→ AIM OF THE EXERCISE
Please change "locality" to "place of collection" throughout the material below and write out all its lines again, leaving everything else as it stands. Omit the pictures from your answer.

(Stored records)
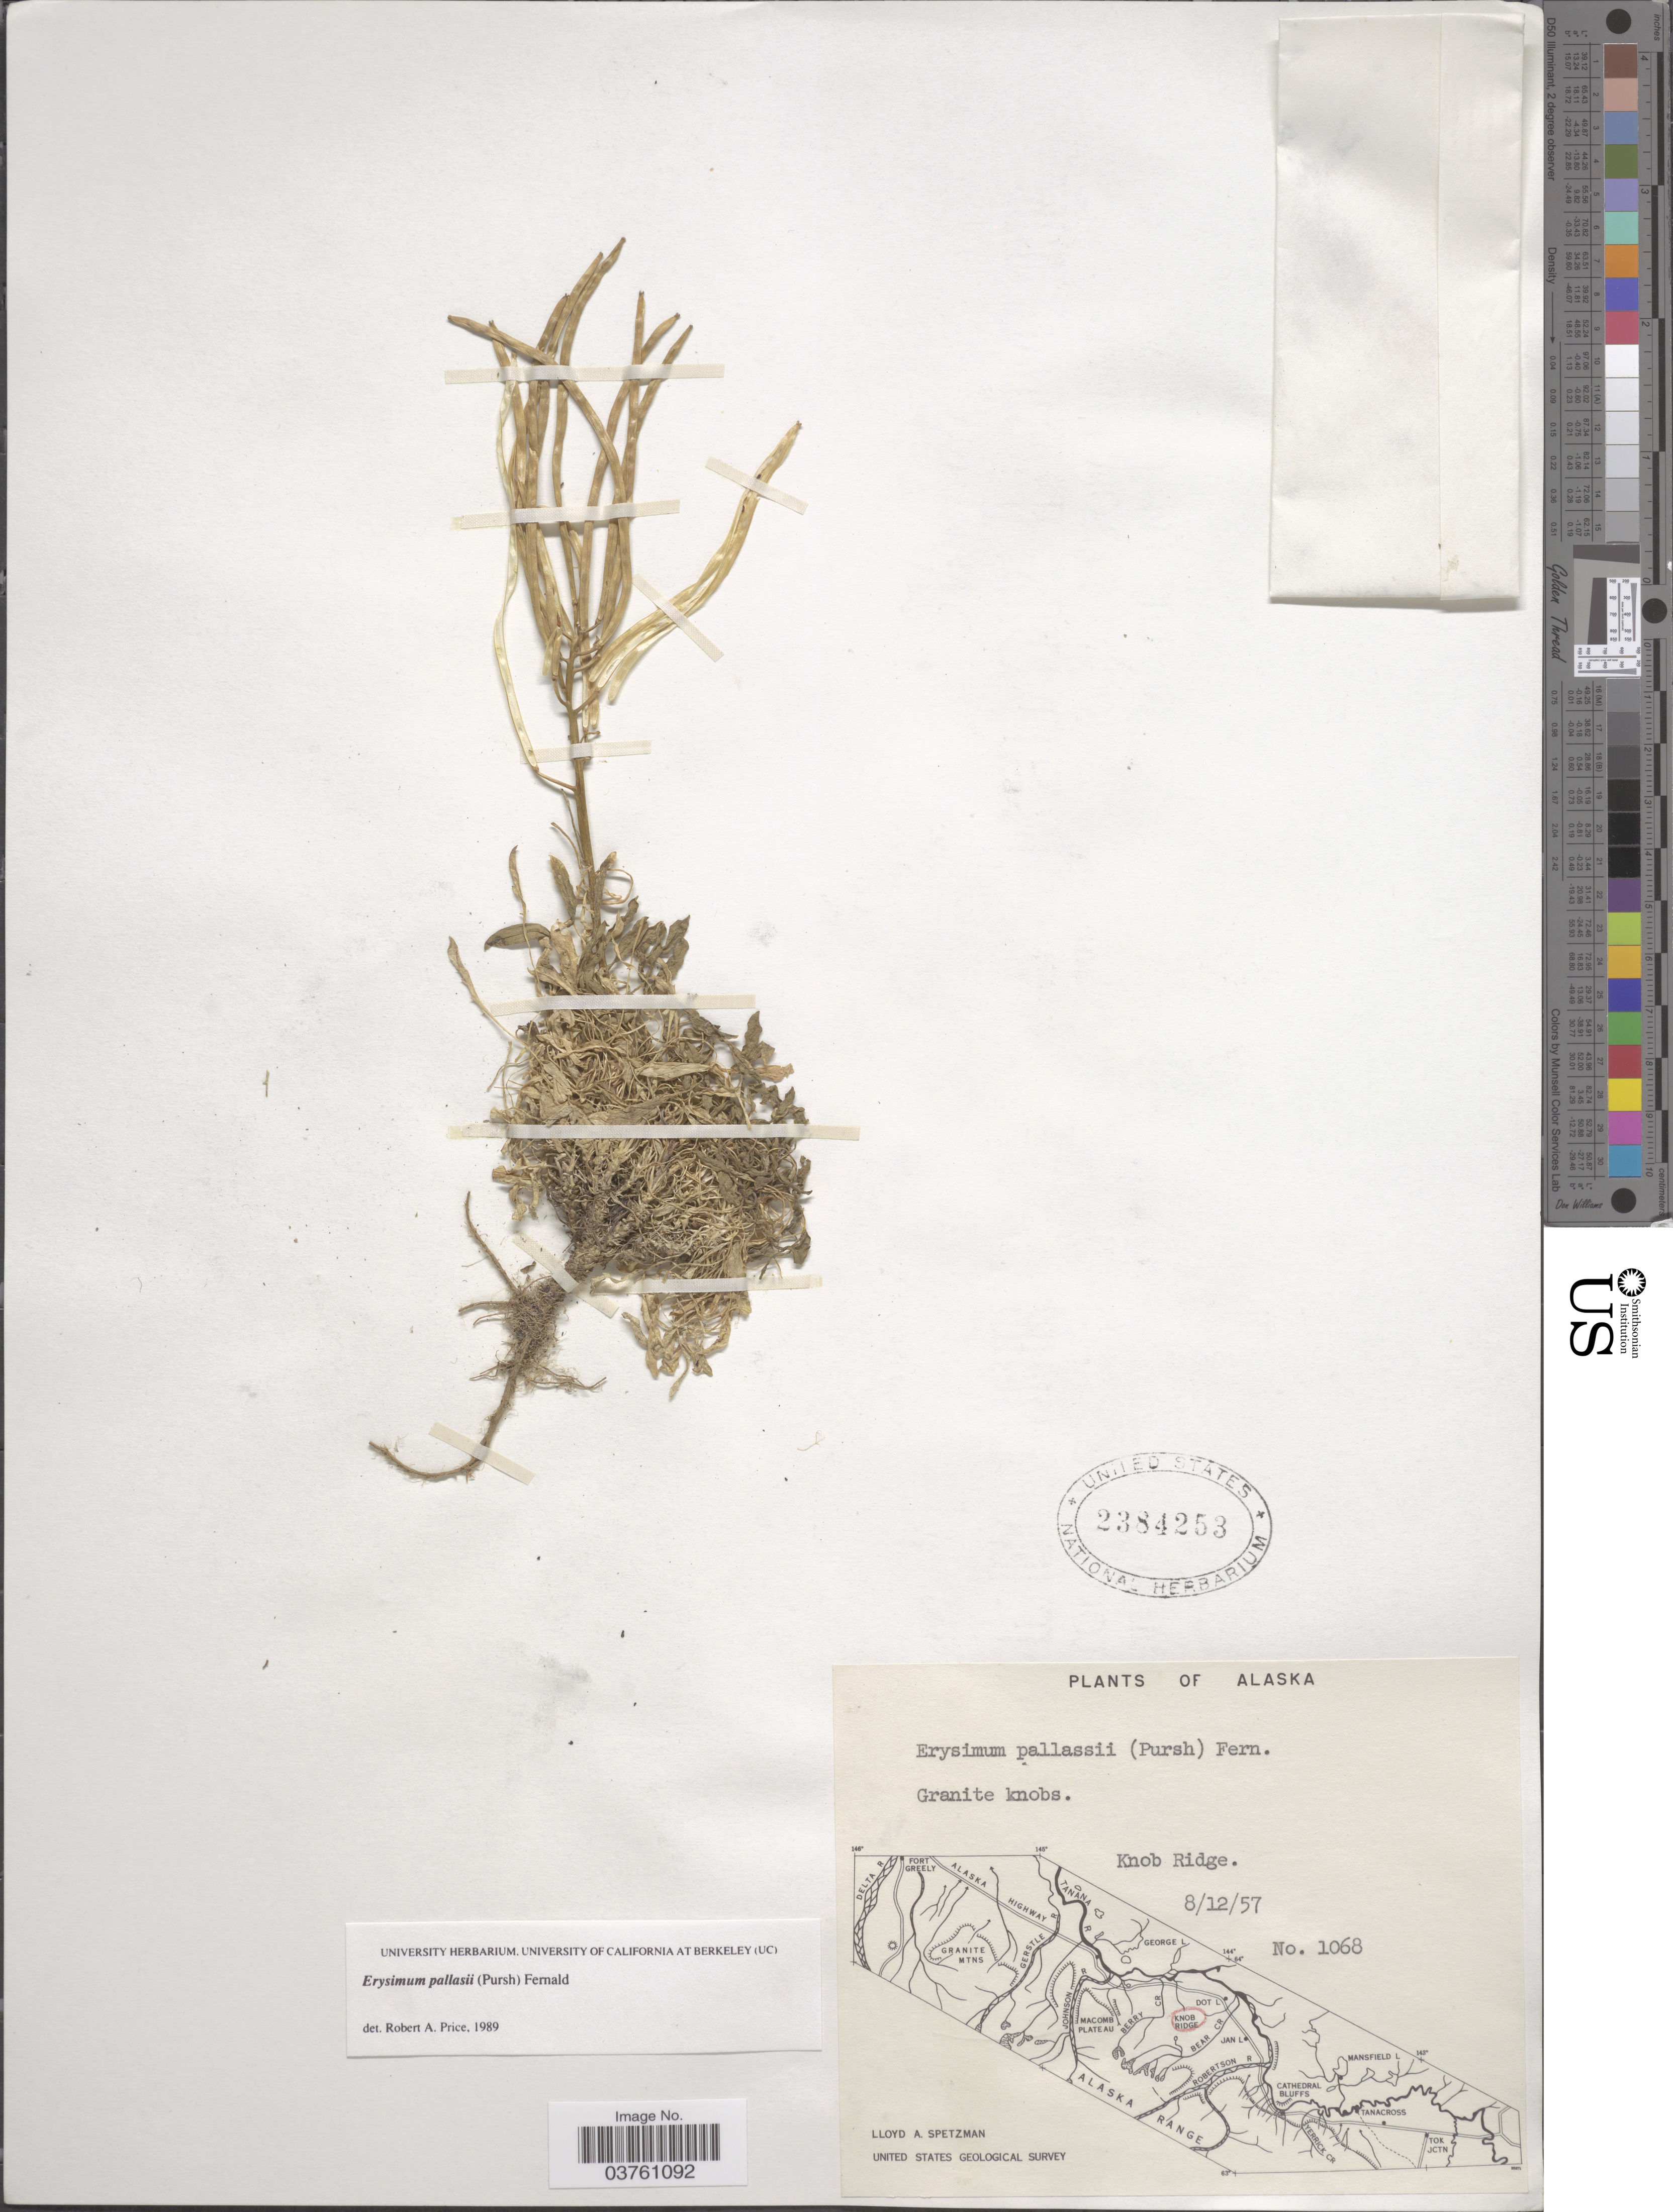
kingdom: Plantae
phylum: Tracheophyta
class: Magnoliopsida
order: Brassicales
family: Brassicaceae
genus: Erysimum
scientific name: Erysimum pallasii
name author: (Pursh) Fernald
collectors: L. Spetzman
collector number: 1068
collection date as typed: Transcribed d/m/y: 12/8/57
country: United States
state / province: Alaska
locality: Granite knobs. Knob Ridge.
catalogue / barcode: US 2384253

→ EXPECTED ANSWER
kingdom: Plantae
phylum: Tracheophyta
class: Magnoliopsida
order: Brassicales
family: Brassicaceae
genus: Erysimum
scientific name: Erysimum pallasii
name author: (Pursh) Fernald
collectors: L. Spetzman
collector number: 1068
collection date as typed: Transcribed d/m/y: 12/8/57
country: United States
state / province: Alaska
place of collection: Granite knobs. Knob Ridge.
catalogue / barcode: US 2384253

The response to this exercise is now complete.